— Data to examine —
• • • • •
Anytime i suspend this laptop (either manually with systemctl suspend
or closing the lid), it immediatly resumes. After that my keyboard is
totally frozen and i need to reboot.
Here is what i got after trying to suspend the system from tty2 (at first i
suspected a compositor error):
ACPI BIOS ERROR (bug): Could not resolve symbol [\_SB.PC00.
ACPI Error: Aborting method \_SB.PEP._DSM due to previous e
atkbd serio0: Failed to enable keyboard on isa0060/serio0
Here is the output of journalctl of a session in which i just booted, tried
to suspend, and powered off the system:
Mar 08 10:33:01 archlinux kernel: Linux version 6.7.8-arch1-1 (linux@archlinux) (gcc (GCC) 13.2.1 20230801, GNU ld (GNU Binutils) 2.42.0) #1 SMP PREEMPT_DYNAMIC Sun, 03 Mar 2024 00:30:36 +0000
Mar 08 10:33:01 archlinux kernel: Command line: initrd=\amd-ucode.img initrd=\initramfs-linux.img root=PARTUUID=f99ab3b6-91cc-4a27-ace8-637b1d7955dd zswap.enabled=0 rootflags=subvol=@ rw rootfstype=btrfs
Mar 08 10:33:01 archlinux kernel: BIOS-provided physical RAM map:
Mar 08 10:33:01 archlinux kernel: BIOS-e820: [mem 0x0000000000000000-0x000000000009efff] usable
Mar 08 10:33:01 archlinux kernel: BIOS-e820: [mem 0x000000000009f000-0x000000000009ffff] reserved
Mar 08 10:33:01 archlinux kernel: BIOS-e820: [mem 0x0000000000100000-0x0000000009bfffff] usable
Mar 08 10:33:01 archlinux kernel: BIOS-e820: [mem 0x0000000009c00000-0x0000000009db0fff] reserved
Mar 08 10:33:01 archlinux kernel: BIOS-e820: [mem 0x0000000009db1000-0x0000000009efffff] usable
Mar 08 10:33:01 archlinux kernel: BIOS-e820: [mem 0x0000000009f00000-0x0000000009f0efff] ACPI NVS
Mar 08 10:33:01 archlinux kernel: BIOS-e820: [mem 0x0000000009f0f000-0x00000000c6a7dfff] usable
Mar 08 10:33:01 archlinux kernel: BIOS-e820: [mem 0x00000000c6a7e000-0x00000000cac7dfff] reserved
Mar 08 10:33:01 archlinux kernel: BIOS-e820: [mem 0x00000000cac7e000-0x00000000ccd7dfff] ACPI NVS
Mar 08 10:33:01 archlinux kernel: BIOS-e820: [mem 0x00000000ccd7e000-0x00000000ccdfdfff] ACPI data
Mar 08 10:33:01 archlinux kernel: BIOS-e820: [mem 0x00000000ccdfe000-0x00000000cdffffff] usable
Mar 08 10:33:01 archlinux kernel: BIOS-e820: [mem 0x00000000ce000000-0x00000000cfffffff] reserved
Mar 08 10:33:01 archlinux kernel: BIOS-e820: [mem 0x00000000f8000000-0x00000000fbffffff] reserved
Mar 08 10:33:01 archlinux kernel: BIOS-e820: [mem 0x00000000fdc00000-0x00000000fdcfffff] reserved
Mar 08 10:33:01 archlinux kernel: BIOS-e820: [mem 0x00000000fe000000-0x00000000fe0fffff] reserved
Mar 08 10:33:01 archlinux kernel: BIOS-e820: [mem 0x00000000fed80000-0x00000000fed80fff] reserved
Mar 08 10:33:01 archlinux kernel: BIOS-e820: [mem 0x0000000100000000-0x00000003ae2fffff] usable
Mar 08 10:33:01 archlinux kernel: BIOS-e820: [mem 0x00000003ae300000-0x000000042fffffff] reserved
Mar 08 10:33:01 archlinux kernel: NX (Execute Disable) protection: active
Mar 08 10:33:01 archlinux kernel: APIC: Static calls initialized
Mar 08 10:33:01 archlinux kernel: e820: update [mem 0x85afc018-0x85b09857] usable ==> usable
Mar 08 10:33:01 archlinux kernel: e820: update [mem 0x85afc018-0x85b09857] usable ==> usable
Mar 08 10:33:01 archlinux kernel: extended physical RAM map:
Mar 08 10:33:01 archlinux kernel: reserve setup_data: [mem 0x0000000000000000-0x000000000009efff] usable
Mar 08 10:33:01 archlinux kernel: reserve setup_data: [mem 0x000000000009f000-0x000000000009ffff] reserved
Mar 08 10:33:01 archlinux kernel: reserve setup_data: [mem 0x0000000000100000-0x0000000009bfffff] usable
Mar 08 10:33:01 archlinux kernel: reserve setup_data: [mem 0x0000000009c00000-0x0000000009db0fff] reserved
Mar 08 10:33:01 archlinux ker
• • • • •
— Written task —
From the opening line of the data above through the line that contains "suspected a compositor", please print each line as it stands and only those lines.

— Task result —
Anytime i suspend this laptop (either manually with systemctl suspend
or closing the lid), it immediatly resumes. After that my keyboard is
totally frozen and i need to reboot.
Here is what i got after trying to suspend the system from tty2 (at first i
suspected a compositor error):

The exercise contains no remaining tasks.